Another blog about relationships (or lack thereof) this week, but stay tuned for more travel themed fare in the coming weeks.
It seems a spate of movies have come out recently about friends with benefits like ”No Strings Attached” and even the upcoming film actually called “Friends with Benefits.” Granted, I haven’t seen either of these movies, but since they’re romantic comedies I’m assuming the couples get together in the end after realizing they truly love each other and want more than just sex. But, honestly, has that ever happened to anyone in real life?

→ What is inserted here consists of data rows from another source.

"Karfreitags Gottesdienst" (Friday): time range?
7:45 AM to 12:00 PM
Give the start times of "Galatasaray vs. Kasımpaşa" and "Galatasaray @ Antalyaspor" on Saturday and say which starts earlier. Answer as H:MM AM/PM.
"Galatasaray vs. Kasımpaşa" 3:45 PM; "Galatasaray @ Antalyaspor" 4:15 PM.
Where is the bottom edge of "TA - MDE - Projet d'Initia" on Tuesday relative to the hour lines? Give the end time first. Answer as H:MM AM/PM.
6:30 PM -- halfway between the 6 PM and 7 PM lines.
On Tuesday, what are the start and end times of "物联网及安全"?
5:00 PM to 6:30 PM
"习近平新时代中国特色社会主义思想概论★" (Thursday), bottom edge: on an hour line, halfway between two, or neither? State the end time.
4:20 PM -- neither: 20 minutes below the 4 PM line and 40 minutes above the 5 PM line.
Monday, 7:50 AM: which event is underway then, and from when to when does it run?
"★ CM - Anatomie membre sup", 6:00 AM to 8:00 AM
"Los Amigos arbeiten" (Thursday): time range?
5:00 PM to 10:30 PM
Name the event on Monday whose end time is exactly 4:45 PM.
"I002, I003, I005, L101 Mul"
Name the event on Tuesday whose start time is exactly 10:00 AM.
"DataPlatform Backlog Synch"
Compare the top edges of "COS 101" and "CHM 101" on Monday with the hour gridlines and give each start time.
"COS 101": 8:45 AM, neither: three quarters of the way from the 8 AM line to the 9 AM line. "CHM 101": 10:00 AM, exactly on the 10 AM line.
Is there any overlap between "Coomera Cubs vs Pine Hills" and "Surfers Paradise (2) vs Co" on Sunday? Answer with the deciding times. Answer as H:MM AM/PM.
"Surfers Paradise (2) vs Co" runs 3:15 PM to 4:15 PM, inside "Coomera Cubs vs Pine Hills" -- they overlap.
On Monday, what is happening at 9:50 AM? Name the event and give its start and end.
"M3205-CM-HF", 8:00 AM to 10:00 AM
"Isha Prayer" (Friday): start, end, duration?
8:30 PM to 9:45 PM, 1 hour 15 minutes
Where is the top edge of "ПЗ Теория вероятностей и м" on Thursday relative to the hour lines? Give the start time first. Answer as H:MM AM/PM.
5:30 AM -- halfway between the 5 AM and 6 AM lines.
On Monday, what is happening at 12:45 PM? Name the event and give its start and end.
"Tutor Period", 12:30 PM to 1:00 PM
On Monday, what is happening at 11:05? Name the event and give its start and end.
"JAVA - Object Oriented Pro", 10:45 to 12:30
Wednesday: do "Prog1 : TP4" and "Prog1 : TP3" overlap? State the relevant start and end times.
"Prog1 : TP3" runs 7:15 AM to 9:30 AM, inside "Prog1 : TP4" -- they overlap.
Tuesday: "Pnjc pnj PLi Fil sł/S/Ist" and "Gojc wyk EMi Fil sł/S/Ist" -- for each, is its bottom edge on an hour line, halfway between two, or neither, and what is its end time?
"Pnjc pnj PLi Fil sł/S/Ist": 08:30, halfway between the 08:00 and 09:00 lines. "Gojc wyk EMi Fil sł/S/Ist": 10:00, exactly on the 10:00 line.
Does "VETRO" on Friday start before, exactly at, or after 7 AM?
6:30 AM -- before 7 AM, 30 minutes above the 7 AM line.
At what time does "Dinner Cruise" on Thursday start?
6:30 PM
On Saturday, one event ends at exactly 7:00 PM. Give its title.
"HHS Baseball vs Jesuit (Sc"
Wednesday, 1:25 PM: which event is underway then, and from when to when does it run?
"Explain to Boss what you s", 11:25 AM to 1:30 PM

Women often allow a “friends with benefits” situation to happen in the hope that it may awaken a guy’s deeper feelings for her. Unfortunately, it can often have the opposite effect and shove you permanently into the “not girlfriend material” category. And if either person has feelings for the other, (s)he runs the risk of getting thoroughly hurt. AskMen did an article about the pros and cons of friends with benefits and said:
“Tip: …if you want to give [the friends with benefits] thing a shot, remember the importance of honesty from the get-go. If one of you is going into this secretly hoping for more, then the problem of dishonesty arises, and that person is probably in for a nasty disappointment when it doesn’t play out that way. And trust me, nine times out of 10, [friends with benefits] never develop into anything more. It’s much more likely that just the opposite will happen.”
And on the flipside, what about the friendship? That same article found that the most successful friends with benefits are actually acquaintances rather than true friends. It’s easier in that case to walk away once the “relationship” has run its course. Overall, AskMen says, “Being [friends with benefits] can be fun and rewarding if both parties are clear that it’s only about sex. Otherwise, it’s a dangerous proposition.”
How do you know if it will work or become a dangerous proposition? The reason it falls apart so often is actually an interesting one. In 2008, a study found that jealous people are actually more likely to get involved in a friends with benefits relationship than those who do not view themselves as a jealous person. As Psych Central explains, “Perhaps those having sex with a friend wonder how many other sexual partners their ‘friend’ has and want to feel that they are ‘special’ and ‘unique.’”
So, ultimately, does the friends with benefits relationship ever work out well? I think it depends entirely on the two people involved. Ironically, the most successful ones I’ve seen are between people who have dated, realized they don’t work as a couple, and then continued to enjoy a physical relationship until time or a new person brought it to a somewhat natural conclusion. On the other hand, I’ve also seen lots of instances of women lying to themselves about being comfortable with the situation while secretly holding onto hope for more.
After reading some of the studies out there, I think the golden rule is to ask yourself three questions before ever getting into that kind of relationship:
- How important is this friendship to you and are you willing to risk losing the friend if things go badly?
- Would you be upset if you learned the other person was sleeping with someone else? If that would bother you, then don’t get physical. And, in that case, you should also take a step back to examine what you want from your friendship with or without sex, since you typically shouldn’t be jealous over a platonic friend dating someone.
- What do you expect to get out of being friends with benefits? The answer should be nothing, other than some hopefully fun nights. If you’re expecting anything else, then you’re headed for disappointment.